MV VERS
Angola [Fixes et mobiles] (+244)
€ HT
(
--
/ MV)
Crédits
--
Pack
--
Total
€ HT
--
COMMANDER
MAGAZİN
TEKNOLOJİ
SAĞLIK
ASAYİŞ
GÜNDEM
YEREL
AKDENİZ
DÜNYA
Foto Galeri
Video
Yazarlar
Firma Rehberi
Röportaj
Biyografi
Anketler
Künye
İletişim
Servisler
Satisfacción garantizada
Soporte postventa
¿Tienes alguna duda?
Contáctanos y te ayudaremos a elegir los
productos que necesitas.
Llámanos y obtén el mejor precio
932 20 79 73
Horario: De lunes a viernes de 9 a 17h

--

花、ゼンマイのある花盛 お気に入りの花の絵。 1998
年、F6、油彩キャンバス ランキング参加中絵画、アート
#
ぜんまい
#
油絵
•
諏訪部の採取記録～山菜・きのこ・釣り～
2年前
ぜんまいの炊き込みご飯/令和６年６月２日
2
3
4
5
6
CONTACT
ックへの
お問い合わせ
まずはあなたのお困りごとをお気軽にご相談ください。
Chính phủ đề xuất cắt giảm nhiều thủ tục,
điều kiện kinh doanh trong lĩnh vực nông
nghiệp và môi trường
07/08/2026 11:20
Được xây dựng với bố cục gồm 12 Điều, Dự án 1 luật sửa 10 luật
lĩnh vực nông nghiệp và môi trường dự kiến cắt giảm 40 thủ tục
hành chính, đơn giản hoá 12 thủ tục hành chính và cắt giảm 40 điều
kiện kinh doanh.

*About this task:* Within the data above, find the lines that contain the word "kinh" and copy each of them.

*Answer to this problem:*
điều kiện kinh doanh trong lĩnh vực nông
kiện kinh doanh.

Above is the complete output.